28.1.20

O direito a errar e a não ser julgado pelos erros


Goldfrapp, “Pilots (on a Star), in https://www.youtube.com/watch?v=ydNbuB6PLiU
(Instruções de leitura: texto provavelmente ácido)
É aquele anexim tão inspirado na moral judaico-cristã: que bata no peito quem nunca se achou transviado. Ou, por outras palavras: que os diligentes censores da atividade alheia não sejam apanhados em contramão e sem o cinto de segurança devidamente apertado. Talvez devesse ocorrer que as palavras deviam ser pensadas antes do tempo, para não se esvaírem em internas contradições antes de sentarem os outros no banco dos réus e, de sua altiva condição, os sentenciarem pelos erros cometidos em tempo pretérito.
Pudessem os arquitetos legais dos direitos fundamentais ter uma costela de filósofo para desaprovarem a intrusão dos censores alheios na esfera dos erros que não são seus. Os legiferantes deviam verter nos códigos, em cláusula autónoma e com devido destaque: “cada indivíduo tem direito ao erro pessoal e a não ser julgado pelos erros cometidos.” Depois, instruções deviam ser transmitidas, desde os bancos da escola e para os alunos ainda de tenra idade, para a interiorização deste direito fundamental. Com a ajuda de filósofos, para aprenderem o princípio fundamental, frequentemente esquecido nos dias que correm, da inversão de papeis. 

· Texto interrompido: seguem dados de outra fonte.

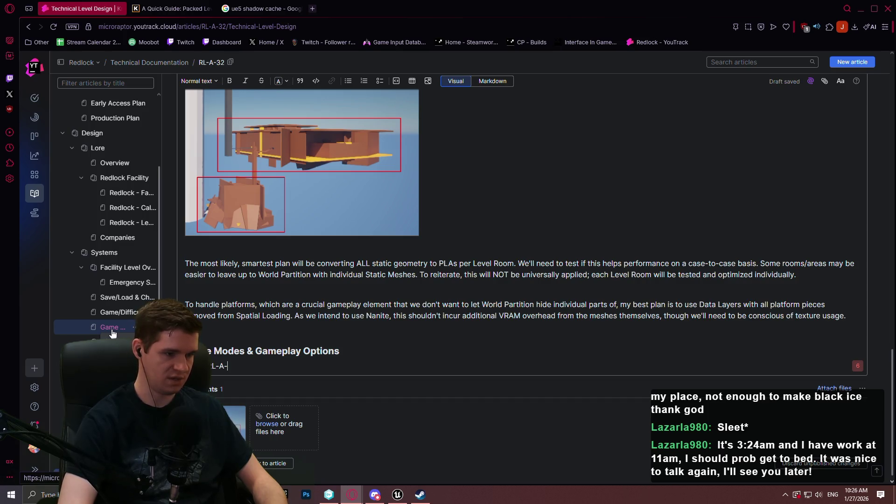
{"action": "type", "text": "1"}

As crianças seriam conduzidas por um processo voluntário no qual seriam convidadas a colocar-se no papel de outro. Para que mais tarde não fiquem vulneráveis ao delito de comportamento de serem juízes dos erros dos outros. Esta é uma tremenda vulnerabilidade. Pois ninguém, batendo no peito (se lhes der jeito a espada de Dâmocles da moral judaico-cristã) pode reivindicar o estatuto de perfeição, estando sujeito ao erro que é inato. A partir do momento em que os ambiciosos juízes do erro alheio percebessem que podem ser chamados à condição de réu por um motivo análogo, teriam o máximo incentivo para abdicarem da toga em que se autoinvestem. Não é confortável estar no papel daquele de que se ousa ser seu julgador.

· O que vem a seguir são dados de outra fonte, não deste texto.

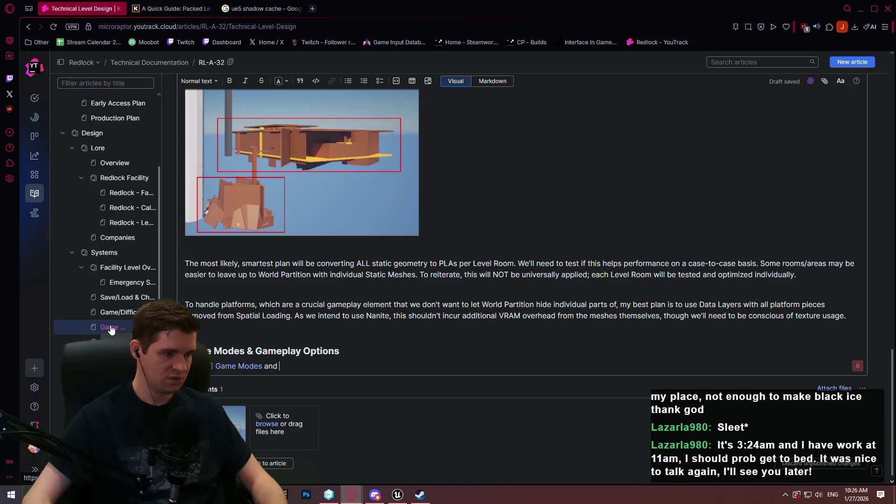
{"action": "type", "text": "RL"}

O direito ao erro precede o direito a não ser julgado por ele. A causalidade é lógica. É inútil consagrar o direito ao erro como eminente direito fundamental se não for garantido o direito a não ser julgado pela sua prática. Caso contrário, corremos o risco de ser uma espécie ingovernável, permanentemente intrusiva. O risco de sermos todos porteiras. De cada vez que alguém transborda para a esfera do outro, não pode ter a pretensão de não ser invadido por um outrem qualquer. Não se cuida de garantir a reciprocidade. Cuida-se de a evitar, vedando a ousadia de comentar (sequer) um erro cometido por alguém. 
A imperfeição ainda é melhor garantia antropológica. Conservá-la não transige com o topete de julgar alguém pelos erros transatos.